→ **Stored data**
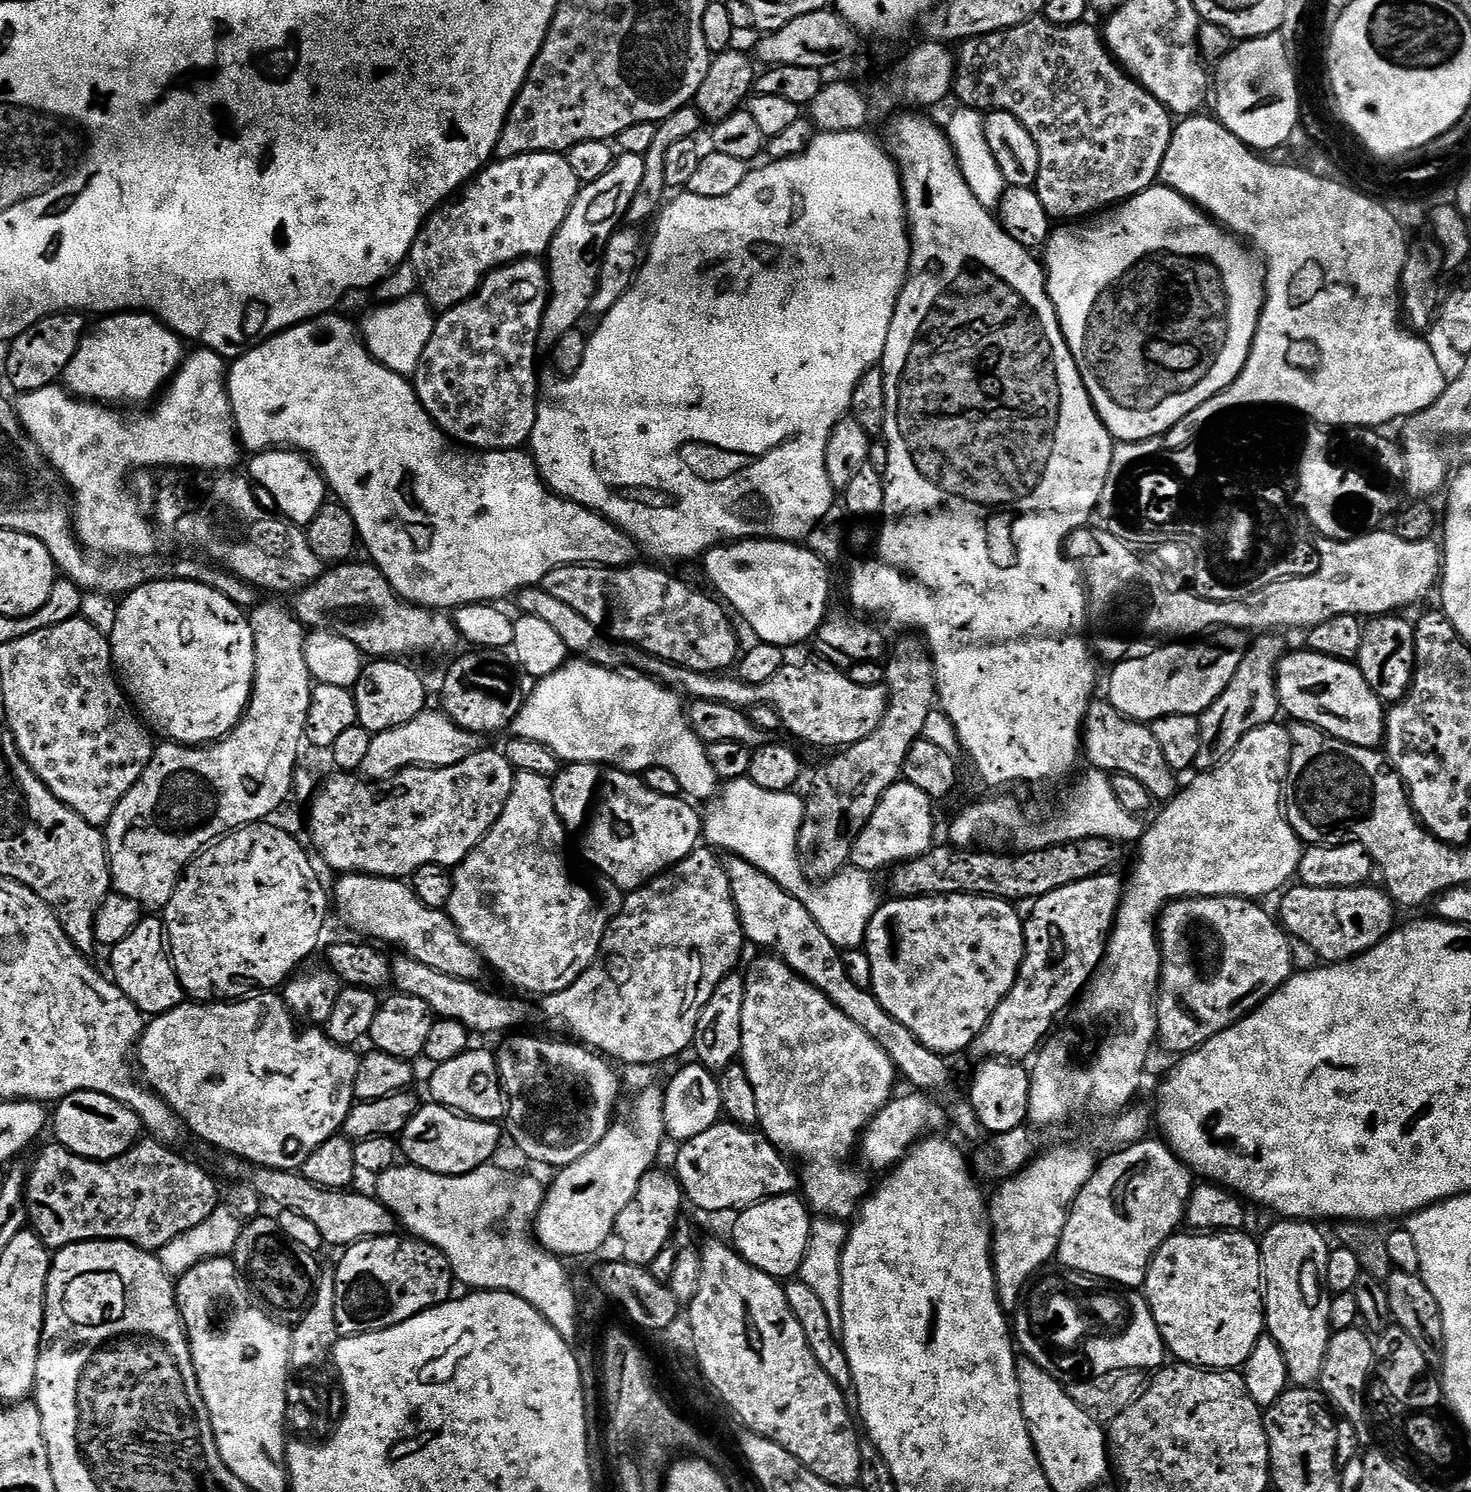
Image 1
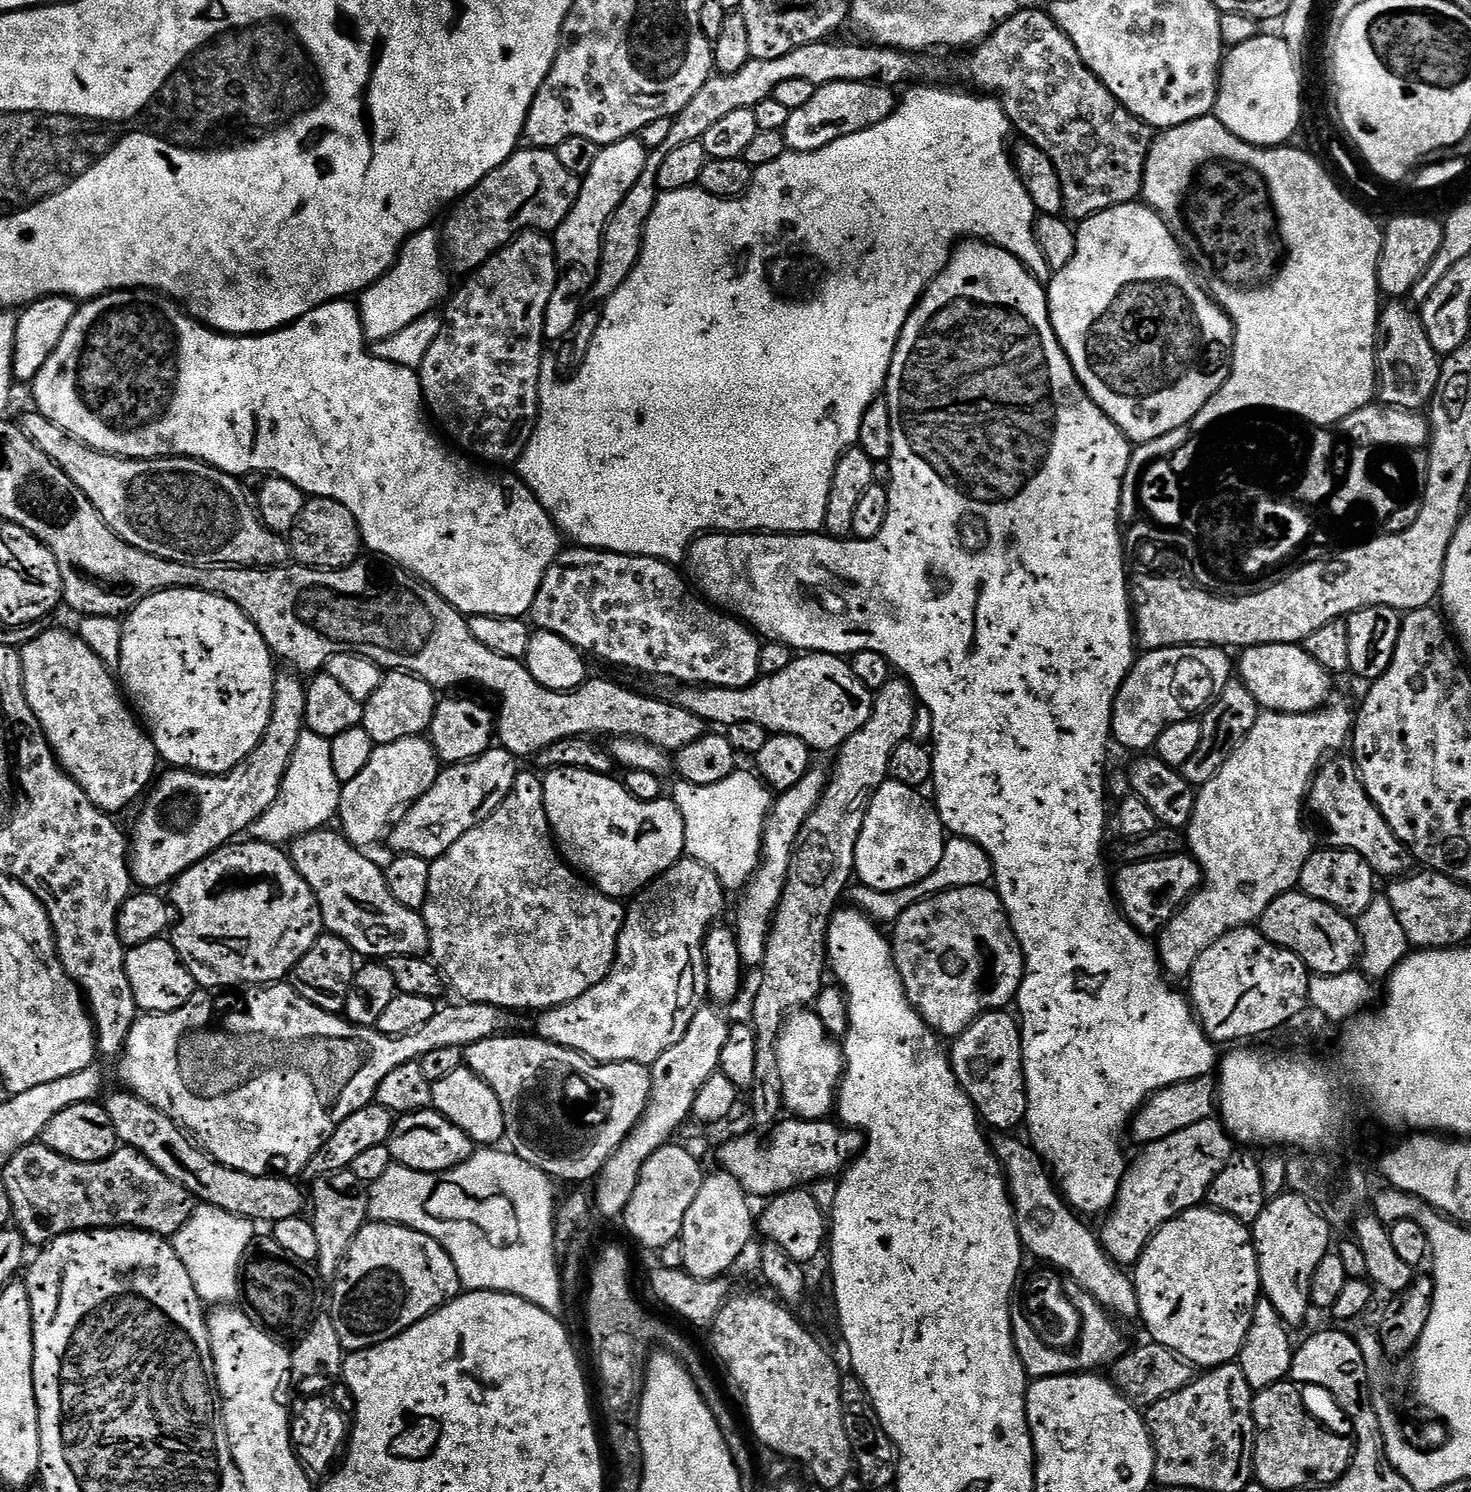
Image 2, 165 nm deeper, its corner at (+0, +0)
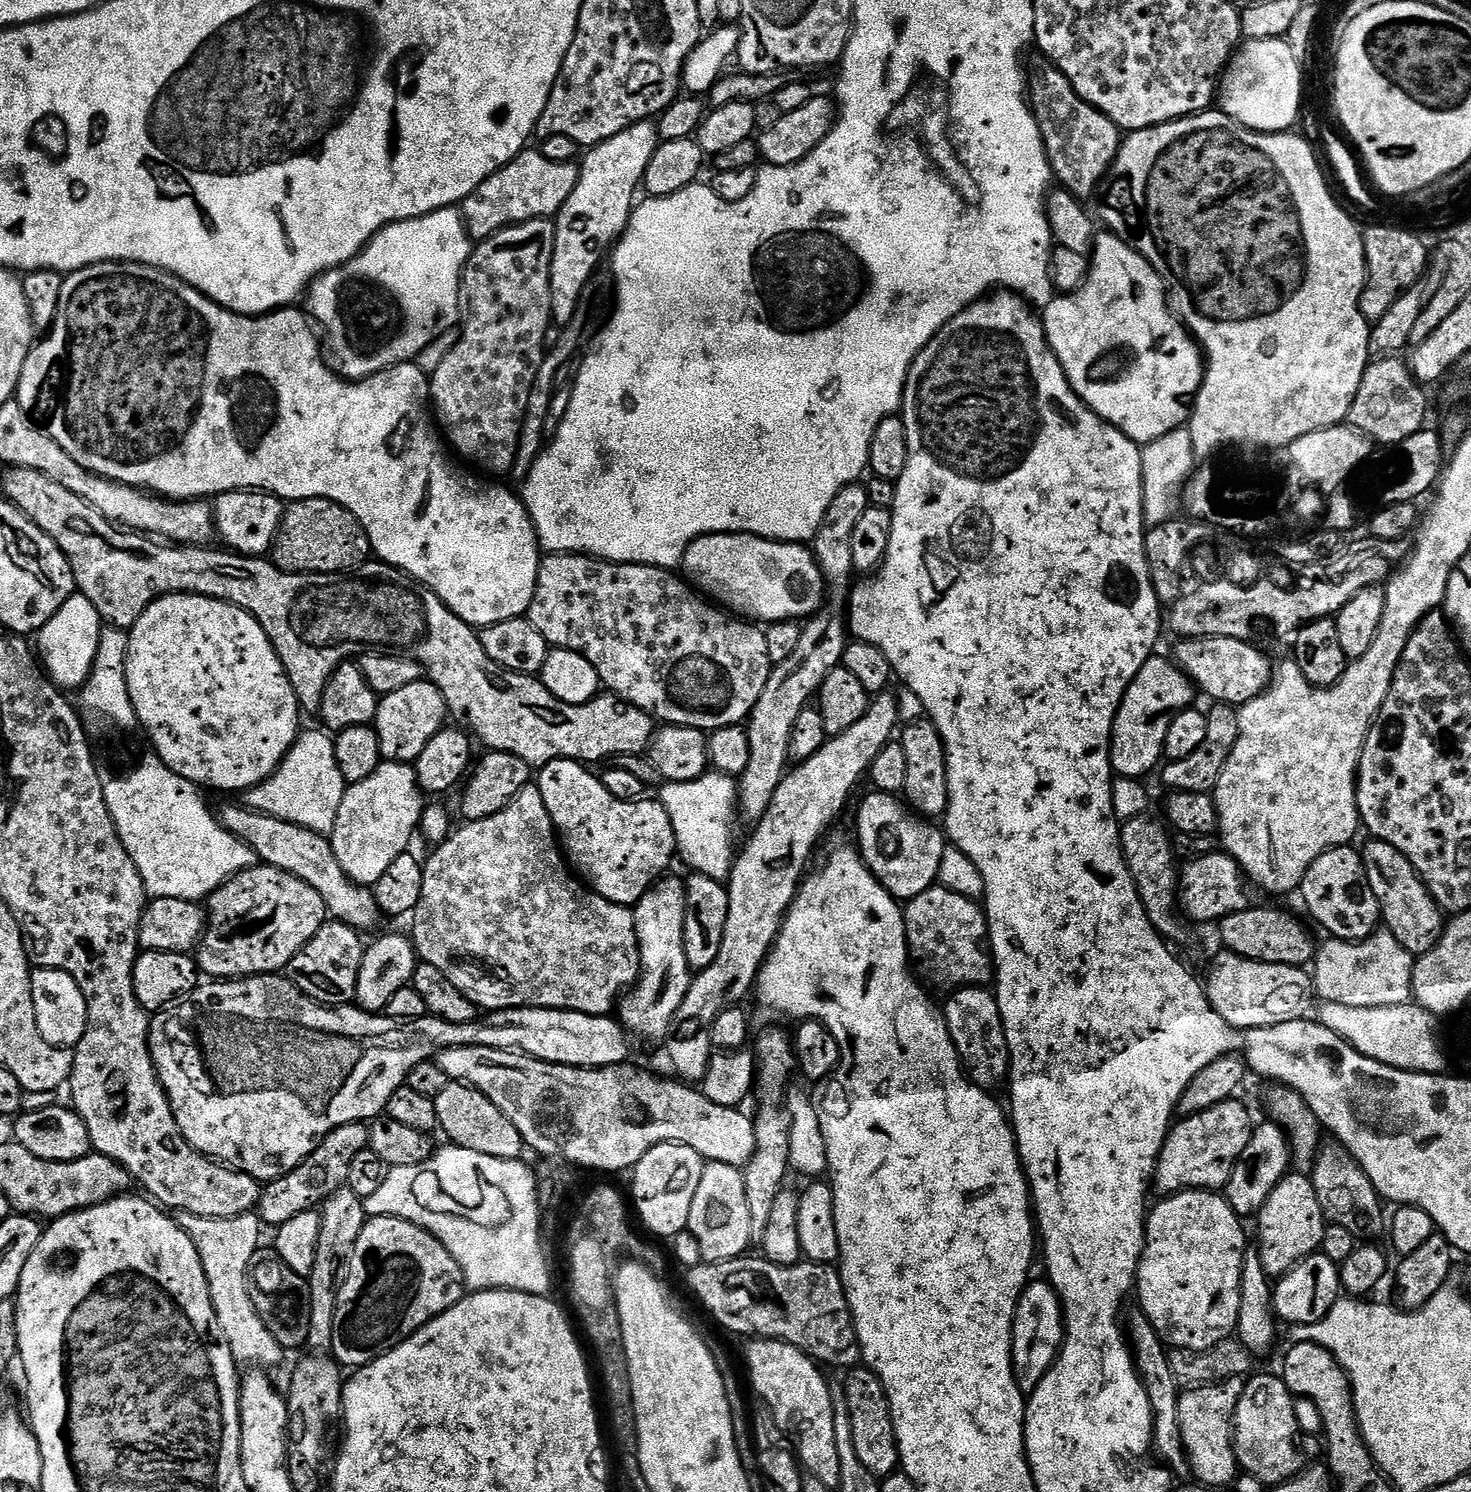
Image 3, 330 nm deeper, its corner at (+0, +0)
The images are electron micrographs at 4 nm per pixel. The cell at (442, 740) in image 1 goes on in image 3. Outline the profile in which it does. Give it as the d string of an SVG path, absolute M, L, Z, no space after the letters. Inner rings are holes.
M384 760L378 770L370 774L370 778L347 785L330 839L334 858L338 858L338 866L342 866L348 879L353 884L374 886L378 878L386 874L394 858L409 851L408 843L412 835L417 835L425 807L426 796L420 791L416 769L412 764Z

→ **The problem**
Please repeat each record above precisely, with the pictures left out.

→ **Reply to the exercise**
Image 1
Image 2, 165 nm deeper, its corner at (+0, +0)
Image 3, 330 nm deeper, its corner at (+0, +0)
The images are electron micrographs at 4 nm per pixel. The cell at (442, 740) in image 1 goes on in image 3. Outline the profile in which it does. Give it as the d string of an SVG path, absolute M, L, Z, no space after the letters. Inner rings are holes.
M384 760L378 770L370 774L370 778L347 785L330 839L334 858L338 858L338 866L342 866L348 879L353 884L374 886L378 878L386 874L394 858L409 851L408 843L412 835L417 835L425 807L426 796L420 791L416 769L412 764Z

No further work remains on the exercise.